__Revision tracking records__
*** Block opens ***

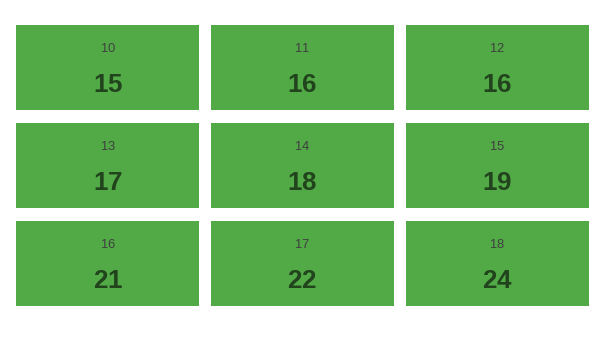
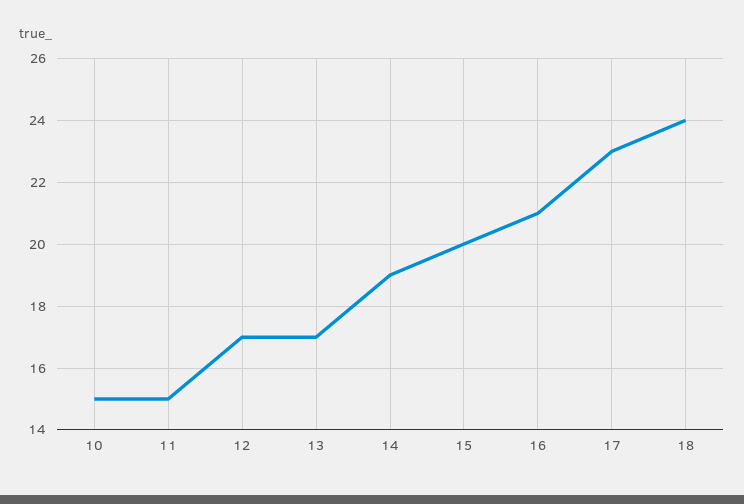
11: 16 -> 15
12: 16 -> 17
14: 18 -> 19
15: 19 -> 20
17: 22 -> 23

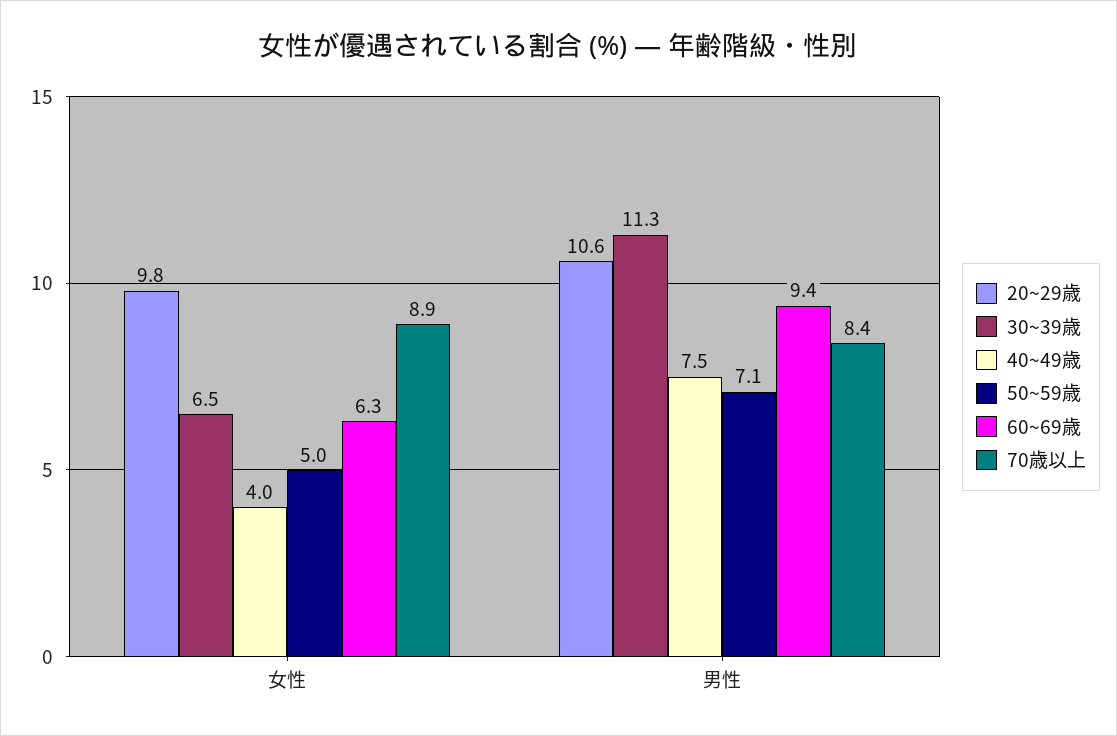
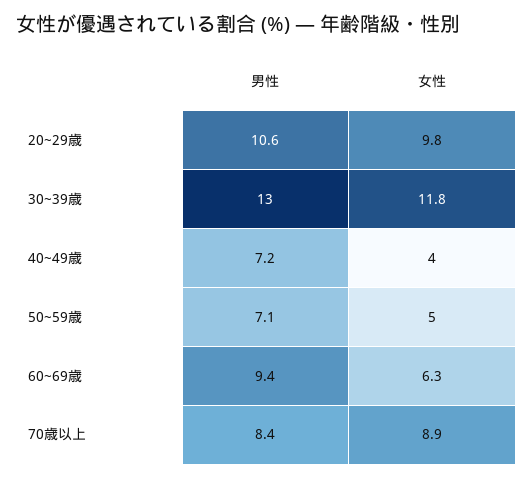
30~39歳, 女性: 6.5 -> 11.8
30~39歳, 男性: 11.3 -> 13
40~49歳, 男性: 7.5 -> 7.2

*** Block closes ***

__What is being asked__
What you return must match the records above exactly, minus any images.

__Exercise response__
11: 16 -> 15
12: 16 -> 17
14: 18 -> 19
15: 19 -> 20
17: 22 -> 23

30~39歳, 女性: 6.5 -> 11.8
30~39歳, 男性: 11.3 -> 13
40~49歳, 男性: 7.5 -> 7.2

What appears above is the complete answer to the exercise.